**About this exercise**
Using the data below, restate exactly every line from the one with "Brasil gasta o" up to and including the one with "Rio de Janeiro". No picture belongs in it.

*-*-*

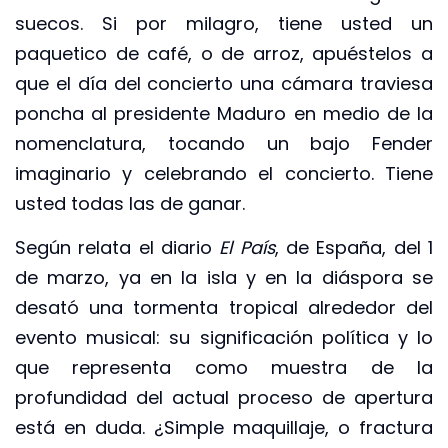
suecos. Si por milagro, tiene usted un
paquetico de café, o de arroz, apuéstelos a
que el día del concierto una cámara traviesa
poncha al presidente Maduro en medio de la
nomenclatura, tocando un bajo Fender
imaginario y celebrando el concierto. Tiene
usted todas las de ganar.
Según relata el diario
El País
, de España, del 1
de marzo, ya en la isla y en la diáspora se
desató una tormenta tropical alrededor del
evento musical: su significación política y lo
que representa como muestra de la
profundidad del actual proceso de apertura
está en duda. ¿Simple maquillaje, o fractura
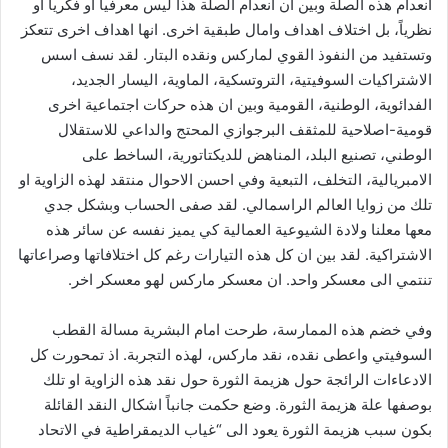
انعدام هذه الصلة وبين ان انعدام الصلة هذا ليس معرفياً او فكرياً او
نظرياً، بل اختلاف اهداف وامال طبقية اخرى. انها اهداف اخرى تتعكز
وتستفيد من النفوذ القوي لماركس ونقده البتار. لقد نسف اسس
الاشتراكيات السوفيتية، التروتسكية، الماوية، اليسار الجديد،
الفدائوية، الوطنية، القومية وبين ان هذه حركات اجتماعية اخرى
قومية-اصلاحية للمثقف البرجوازي المحتج والداعي للاستقلال
الوطني، تصنيع البلد، المناهض للديكتاتورية، الساخط على
الامبريالية، التخلف، التبعية وفي احسن الاحوال منتقد لهذه الزاوية او
تلك من زوايا العالم الراسمالي. لقد صفى الحساب وبشكل جدي
معها معلنا ولادة الشيوعية العمالية كي يميز نفسه عن سائر هذه
الاشتراكية. لقد بين ان كل هذه التيارات رغم كل اختلافاتها وصراعاتها
تنتمي الى معسكر واحد. ان معسكر ماركس لهو معسكر اخر.
وفي خضم هذه الممارسة، طرحت امام البشرية مسالة القطب
السوفيتي واعطى نقده، نقد ماركس، لهذه التجربة. اذ تمحورت كل
الادعاءات الرائجة حول هزيمة الثورة حول نقد هذه الزاوية او تلك
بوصفها علة هزيمة الثورة. وضع حكمت جانباً اشكال النقد القائلة
بكون سبب هزيمة الثورة يعود الى “غياب الديمقراطية في الاتحاد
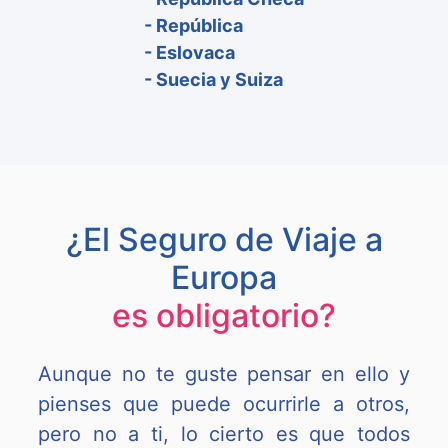
- República
- Eslovaca
- Suecia y Suiza
¿El Seguro de Viaje a
Europa
es obligatorio?
Aunque no te guste pensar en ello y
pienses que puede ocurrirle a otros,
pero no a ti, lo cierto es que todos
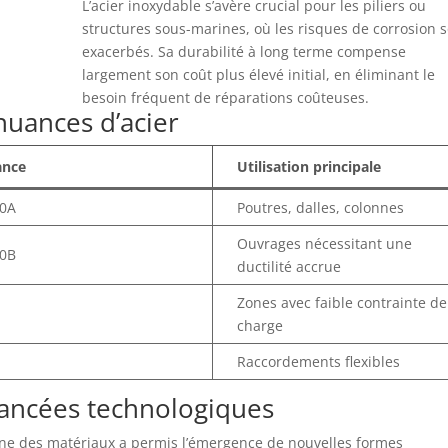
L’acier inoxydable s’avère crucial pour les piliers ou
structures sous-marines, où les risques de corrosion 
exacerbés. Sa durabilité à long terme compense
largement son coût plus élevé initial, en éliminant le
besoin fréquent de réparations coûteuses.
nuances d’acier
ance
Utilisation principale
0A
Poutres, dalles, colonnes
Ouvrages nécessitant une
0B
ductilité accrue
Zones avec faible contrainte de
charge
Raccordements flexibles
vancées technologiques
ne des matériaux a permis l’émergence de nouvelles formes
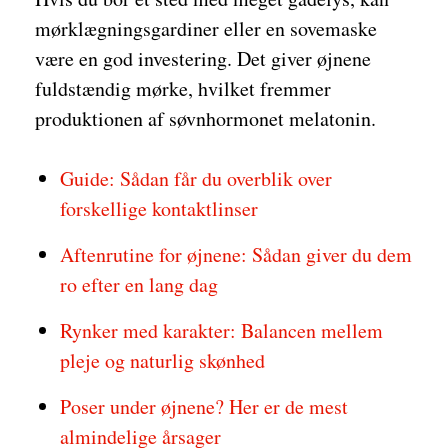
mørklægningsgardiner eller en sovemaske
være en god investering. Det giver øjnene
fuldstændig mørke, hvilket fremmer
produktionen af søvnhormonet melatonin.
Guide: Sådan får du overblik over
forskellige kontaktlinser
Aftenrutine for øjnene: Sådan giver du dem
ro efter en lang dag
Rynker med karakter: Balancen mellem
pleje og naturlig skønhed
Poser under øjnene? Her er de mest
almindelige årsager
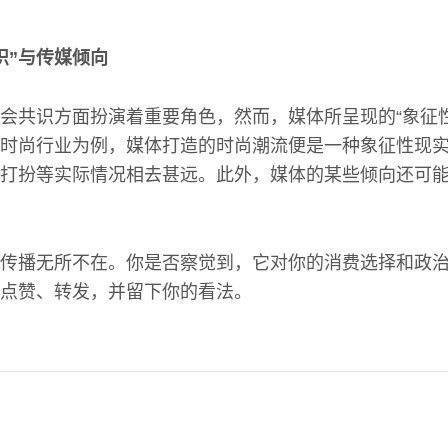
识”与传媒倾向
会共识方面扮演着重要角色，然而，媒体所呈现的“象征
时尚行业为例，媒体打造的时尚潮流便是一种象征性现
打扮等实际情况相去甚远。此外，媒体的某些倾向还可
传播无所不在。你是否察觉到，它对你的消费选择和政
点赞、转发，并留下你的看法。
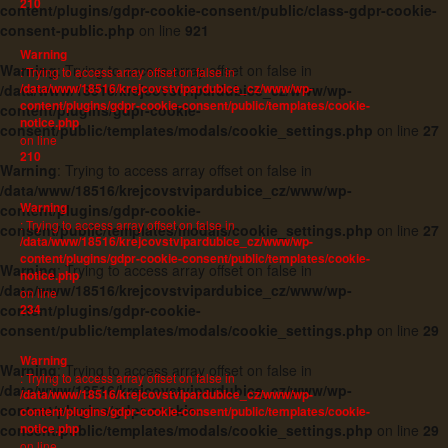
210
content/plugins/gdpr-cookie-consent/public/class-gdpr-cookie-
consent-public.php
on line
921
Warning
Warning
: Trying to access array offset on false in
: Trying to access array offset on false in
/data/www/18516/krejcovstvipardubice_cz/www/wp-
/data/www/18516/krejcovstvipardubice_cz/www/wp-
content/plugins/gdpr-cookie-consent/public/templates/cookie-
content/plugins/gdpr-cookie-
notice.php
consent/public/templates/modals/cookie_settings.php
on line
27
on line
210
Warning
: Trying to access array offset on false in
/data/www/18516/krejcovstvipardubice_cz/www/wp-
Warning
content/plugins/gdpr-cookie-
: Trying to access array offset on false in
consent/public/templates/modals/cookie_settings.php
on line
27
/data/www/18516/krejcovstvipardubice_cz/www/wp-
content/plugins/gdpr-cookie-consent/public/templates/cookie-
Warning
: Trying to access array offset on false in
notice.php
/data/www/18516/krejcovstvipardubice_cz/www/wp-
on line
content/plugins/gdpr-cookie-
234
consent/public/templates/modals/cookie_settings.php
on line
29
Warning
Warning
: Trying to access array offset on false in
: Trying to access array offset on false in
/data/www/18516/krejcovstvipardubice_cz/www/wp-
/data/www/18516/krejcovstvipardubice_cz/www/wp-
content/plugins/gdpr-cookie-
content/plugins/gdpr-cookie-consent/public/templates/cookie-
notice.php
consent/public/templates/modals/cookie_settings.php
on line
29
on line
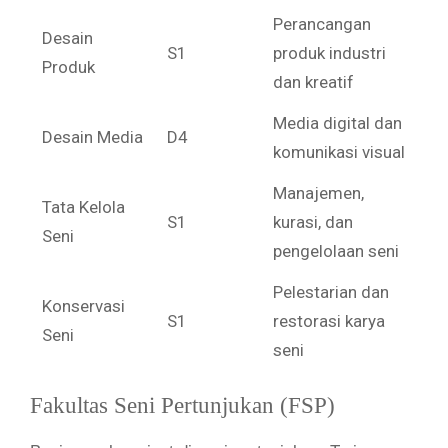
Perancangan
Desain
S1
produk industri
Produk
dan kreatif
Media digital dan
Desain Media
D4
komunikasi visual
Manajemen,
Tata Kelola
S1
kurasi, dan
Seni
pengelolaan seni
Pelestarian dan
Konservasi
S1
restorasi karya
Seni
seni
Fakultas Seni Pertunjukan (FSP)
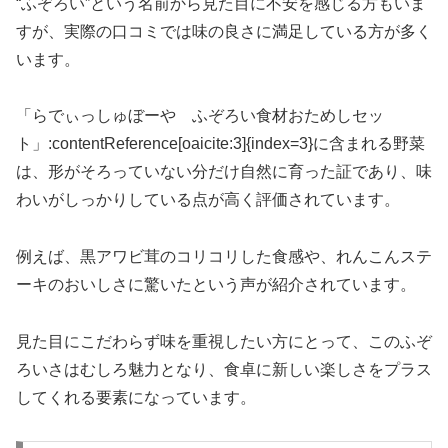
“ふぞろい”という名前から見た目に不安を感じる方もいま
すが、実際の口コミでは味の良さに満足している方が多く
います。
「らでぃっしゅぼーや ふぞろい食材おためしセッ
ト」:contentReference[oaicite:3]{index=3}に含まれる野菜
は、形がそろっていない分だけ自然に育った証であり、味
わいがしっかりしている点が高く評価されています。
例えば、黒アワビ茸のコリコリした食感や、れんこんステ
ーキのおいしさに驚いたという声が紹介されています。
見た目にこだわらず味を重視したい方にとって、このふぞ
ろいさはむしろ魅力となり、食卓に新しい楽しさをプラス
してくれる要素になっています。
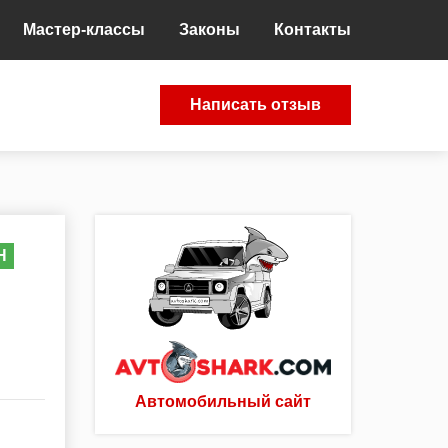
Мастер-классы
Законы
Контакты
Написать отзыв
Н
Автомобильный сайт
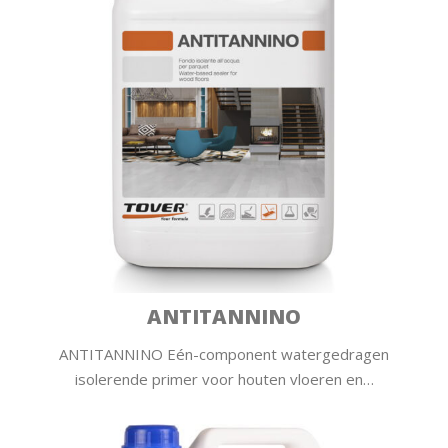
ANTITANNINO
ANTITANNINO Eén-component watergedragen
isolerende primer voor houten vloeren en…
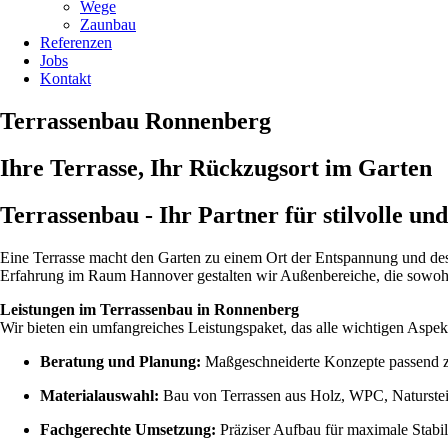
Wege
Zaunbau
Referenzen
Jobs
Kontakt
Terrassenbau Ronnenberg
Ihre Terrasse, Ihr Rückzugsort im Garten
Terrassenbau - Ihr Partner für stilvolle un
Eine Terrasse macht den Garten zu einem Ort der Entspannung und des
Erfahrung im Raum Hannover gestalten wir Außenbereiche, die sowohl o
Leistungen im Terrassenbau in Ronnenberg
Wir bieten ein umfangreiches Leistungspaket, das alle wichtigen Aspe
Beratung und Planung:
Maßgeschneiderte Konzepte passend 
Materialauswahl:
Bau von Terrassen aus Holz, WPC, Naturstei
Fachgerechte Umsetzung:
Präziser Aufbau für maximale Stabil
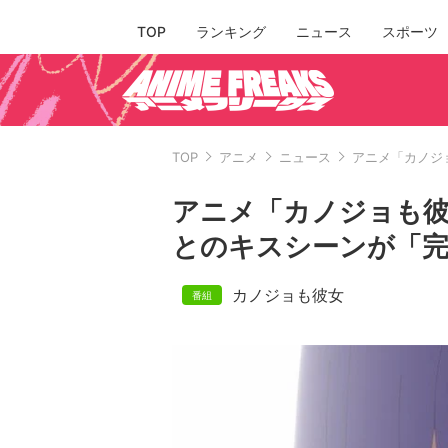
TOP
ランキング
ニュース
スポーツ
TOP
アニメ
ニュース
アニメ「カノジ
アニメ「カノジョも彼
とのキスシーンが「
カノジョも彼女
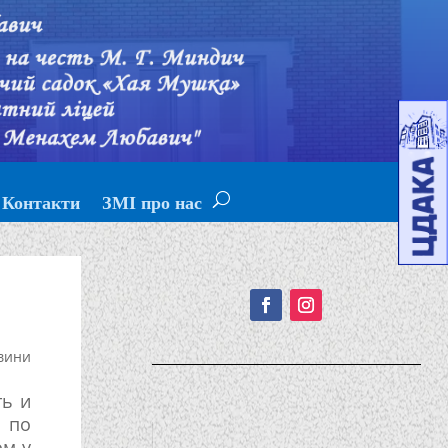
Контакти
ЗМІ про нас
Подписывайтесь!
вини
ть и
 по
ом у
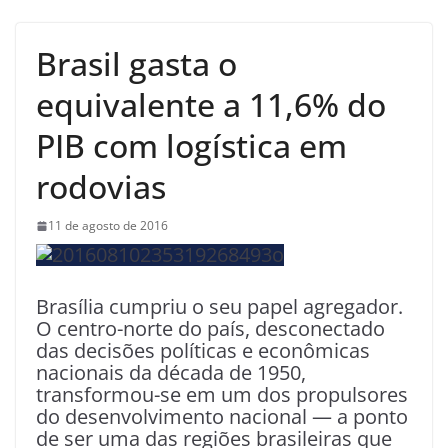
Brasil gasta o
equivalente a 11,6% do
PIB com logística em
rodovias
11 de agosto de 2016
Brasília cumpriu o seu papel agregador.
O centro-norte do país, desconectado
das decisões políticas e econômicas
nacionais da década de 1950,
transformou-se em um dos propulsores
do desenvolvimento nacional — a ponto
de ser uma das regiões brasileiras que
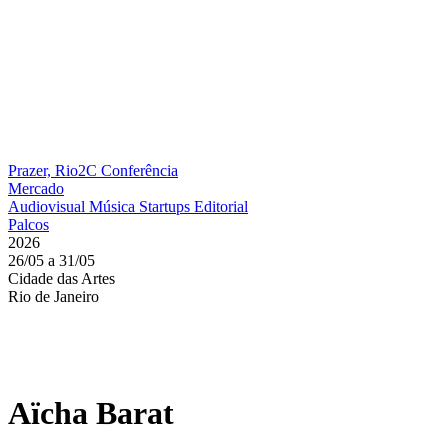
Prazer, Rio2C
Conferência
Mercado
Audiovisual
Música
Startups
Editorial
Palcos
2026
26/05 a 31/05
Cidade das Artes
Rio de Janeiro
Aïcha Barat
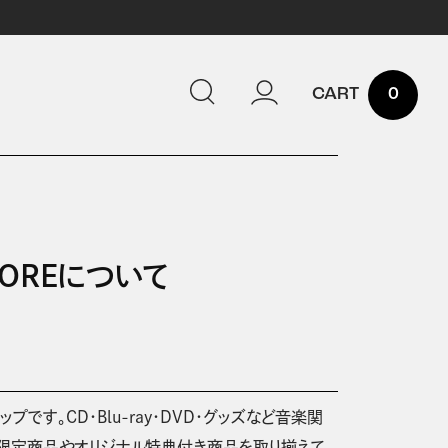
0
STOREについて
ップです。CD・Blu-ray・DVD・グッズなど音楽関
い限定商品やオリジナル特典付き商品を取り揃えて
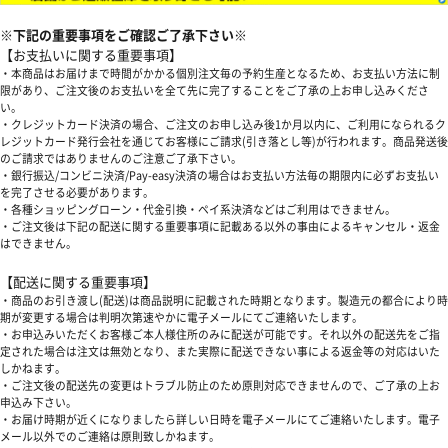
※下記の重要事項をご確認ご了承下さい※
【お支払いに関する重要事項】
・本商品はお届けまで時間がかかる個別注文毎の予約生産となるため、お支払い方法に制
限があり、ご注文後のお支払いを全て先に完了することをご了承の上お申し込みくださ
い。
・クレジットカード決済の場合、ご注文のお申し込み後1か月以内に、ご利用になられるク
レジットカード発行会社を通じてお客様にご請求(引き落とし等)が行われます。商品発送後
のご請求ではありませんのご注意ご了承下さい。
・銀行振込/コンビニ決済/Pay-easy決済の場合はお支払い方法毎の期限内に必ずお支払い
を完了させる必要があります。
・各種ショッピングローン・代金引換・ペイ系決済などはご利用はできません。
・ご注文後は下記の配送に関する重要事項に記載ある以外の事由によるキャンセル・返金
はできません。
【配送に関する重要事項】
・商品のお引き渡し(配送)は商品説明に記載された時期となります。製造元の都合により時
期が変更する場合は判明次第速やかに電子メールにてご連絡いたします。
・お申込みいただくお客様ご本人様住所のみに配送が可能です。それ以外の配送先をご指
定された場合は注文は無効となり、また実際に配送できない事による返金等の対応はいた
しかねます。
・ご注文後の配送先の変更はトラブル防止のため原則対応できませんので、ご了承の上お
申込み下さい。
・お届け時期が近くになりましたら詳しい日時を電子メールにてご連絡いたします。電子
メール以外でのご連絡は原則致しかねます。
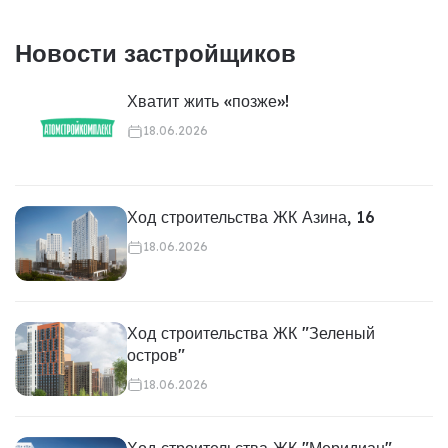
Новости застройщиков
Хватит жить «позже»!
18.06.2026
Ход строительства ЖК Азина, 16
18.06.2026
Ход строительства ЖК "Зеленый
остров"
18.06.2026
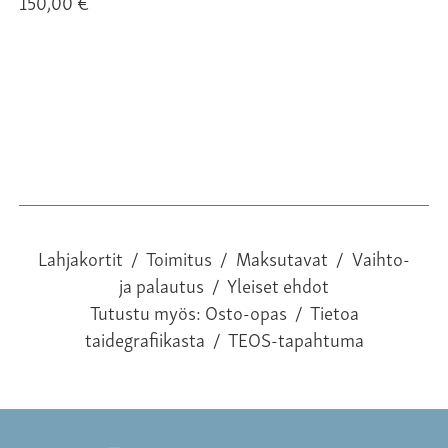
150,00 €
15
Lahjakortit
/
Toimitus
/
Maksutavat
/
Vaihto-
ja palautus
/
Yleiset ehdot
Tutustu myös:
Osto-opas
/
Tietoa
taidegrafiikasta
/
TEOS-tapahtuma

*-*-*

**Solution for this exercise**
Brasil gasta o
equivalente a 11,6% do
PIB com logística em
rodovias
11 de agosto de 2016
Brasília cumpriu o seu papel agregador.
O centro-norte do país, desconectado
das decisões políticas e econômicas
nacionais da década de 1950,
transformou-se em um dos propulsores
do desenvolvimento nacional — a ponto
de ser uma das regiões brasileiras que
Prazer, Rio2C
Conferência
Mercado
Audiovisual
Música
Startups
Editorial
Palcos
2026
26/05 a 31/05
Cidade das Artes
Rio de Janeiro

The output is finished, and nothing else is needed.